Introduction: Tiny, sleepy Tolu is a seaside Caribbean town of about 50,000 people in the northwestern department of Sucre, sandwiched in between Bolivar to the east and Cordoba to the west. Its economic survival is based on tourism, and the difference here between high season and low season is pronounced. While the town itself offers little by way of activities, it is pleasant enough. The real draw here in the region is the 10 San Bernardo Islands, located to the west in the Golfo de Morrosquillo.

For backpackers and budget tourists, the real draw here is the price; it is far cheaper than its nearby neighbor Cartagena. The town is packed with reasonably priced hotels, restaurants, and tour companies offering day or overnight trips to the nearby islands, which are about an hour away by boat. On the southern side of the island you'll find the small port, and while the city lacks beautiful beaches, there are several beaches located along the coast.
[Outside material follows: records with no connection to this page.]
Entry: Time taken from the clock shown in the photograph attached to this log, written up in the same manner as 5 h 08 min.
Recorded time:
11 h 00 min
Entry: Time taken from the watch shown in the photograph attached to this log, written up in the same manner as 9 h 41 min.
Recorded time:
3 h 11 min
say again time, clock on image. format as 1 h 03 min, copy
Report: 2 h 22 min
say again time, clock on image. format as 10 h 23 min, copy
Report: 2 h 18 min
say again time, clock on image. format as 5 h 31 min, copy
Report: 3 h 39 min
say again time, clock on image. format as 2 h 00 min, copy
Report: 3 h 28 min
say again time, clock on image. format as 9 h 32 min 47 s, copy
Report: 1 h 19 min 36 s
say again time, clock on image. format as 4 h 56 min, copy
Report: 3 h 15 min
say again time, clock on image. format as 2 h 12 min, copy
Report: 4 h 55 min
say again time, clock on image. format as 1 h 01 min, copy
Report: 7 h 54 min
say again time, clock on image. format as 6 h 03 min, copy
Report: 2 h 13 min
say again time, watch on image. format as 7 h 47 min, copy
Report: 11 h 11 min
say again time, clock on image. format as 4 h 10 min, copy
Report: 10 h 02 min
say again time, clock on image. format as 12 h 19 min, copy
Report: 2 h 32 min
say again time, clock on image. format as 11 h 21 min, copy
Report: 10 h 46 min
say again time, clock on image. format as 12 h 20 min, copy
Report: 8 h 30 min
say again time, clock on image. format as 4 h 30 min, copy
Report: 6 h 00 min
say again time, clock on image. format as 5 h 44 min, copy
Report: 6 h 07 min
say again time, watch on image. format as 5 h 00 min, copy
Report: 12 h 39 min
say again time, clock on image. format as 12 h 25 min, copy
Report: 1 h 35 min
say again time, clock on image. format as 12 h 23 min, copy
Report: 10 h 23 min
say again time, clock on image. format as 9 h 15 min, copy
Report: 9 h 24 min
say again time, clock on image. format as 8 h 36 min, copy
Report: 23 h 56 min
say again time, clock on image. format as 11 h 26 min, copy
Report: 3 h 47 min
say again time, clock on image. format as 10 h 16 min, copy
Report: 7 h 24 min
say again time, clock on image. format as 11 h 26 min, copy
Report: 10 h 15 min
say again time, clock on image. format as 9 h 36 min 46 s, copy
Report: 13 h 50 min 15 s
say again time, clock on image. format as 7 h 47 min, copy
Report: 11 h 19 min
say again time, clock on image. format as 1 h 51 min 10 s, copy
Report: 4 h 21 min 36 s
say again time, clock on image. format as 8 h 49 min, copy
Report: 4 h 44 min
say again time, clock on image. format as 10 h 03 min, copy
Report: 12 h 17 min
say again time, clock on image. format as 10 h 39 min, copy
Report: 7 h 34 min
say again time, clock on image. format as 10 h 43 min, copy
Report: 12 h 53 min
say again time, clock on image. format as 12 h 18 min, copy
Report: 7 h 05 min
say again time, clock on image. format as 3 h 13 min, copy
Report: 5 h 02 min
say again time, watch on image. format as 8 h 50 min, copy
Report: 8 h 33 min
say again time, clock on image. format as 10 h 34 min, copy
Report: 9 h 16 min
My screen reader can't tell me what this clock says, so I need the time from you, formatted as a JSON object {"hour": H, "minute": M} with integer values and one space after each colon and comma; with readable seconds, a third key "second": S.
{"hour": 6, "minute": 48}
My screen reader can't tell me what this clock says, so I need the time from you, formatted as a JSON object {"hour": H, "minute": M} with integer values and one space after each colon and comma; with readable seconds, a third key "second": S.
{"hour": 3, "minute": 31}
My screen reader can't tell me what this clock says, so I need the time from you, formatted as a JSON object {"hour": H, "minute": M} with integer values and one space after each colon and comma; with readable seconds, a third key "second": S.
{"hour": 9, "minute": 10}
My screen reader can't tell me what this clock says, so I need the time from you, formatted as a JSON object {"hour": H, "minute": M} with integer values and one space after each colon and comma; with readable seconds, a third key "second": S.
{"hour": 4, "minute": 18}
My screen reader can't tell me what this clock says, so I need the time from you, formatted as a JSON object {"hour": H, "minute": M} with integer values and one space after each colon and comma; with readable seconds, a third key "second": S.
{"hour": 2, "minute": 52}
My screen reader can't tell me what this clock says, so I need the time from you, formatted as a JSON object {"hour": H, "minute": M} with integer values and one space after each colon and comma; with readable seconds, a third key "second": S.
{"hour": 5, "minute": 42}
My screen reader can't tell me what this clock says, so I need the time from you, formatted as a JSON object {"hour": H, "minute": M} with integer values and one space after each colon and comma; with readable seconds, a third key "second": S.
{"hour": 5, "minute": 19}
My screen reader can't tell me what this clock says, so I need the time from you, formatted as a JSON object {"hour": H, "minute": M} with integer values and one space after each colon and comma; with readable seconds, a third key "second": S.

There are also numerous stone piers jutting out into the water, many of which offer bars and restaurants. They're a great place to enjoy the sunset. 


Orientation and Location: Tolu is located just three hours south of Cartagena, by way of a decent major highway. The city is arranged by a numbered grid of streets, as in most cities in Colombia, with the streets running east/west, and the carreras running north south. Carrera Primera runs along the coast, while the numbered streets increase as one goes northward. Most of the tourist activity is concentrated between Calle 15 and 20. The northern parts of the town should be avoided at night, while during the day the city is reasonably safe.

How to Get There: Most tourists here will arrive by way of Cartagena. Buses leave more than every half hour from Cartagena's bus terminal, which is located one hour from the Centro by bus, or $15.000 by taxi. From the Cartagena terminal, it's a 2.5 to 3 hour bus ride. Upon your arrival, you can walk to the downtown, which is about 10 minutes to the west, or for $4.000 you can take a bicycle taxi.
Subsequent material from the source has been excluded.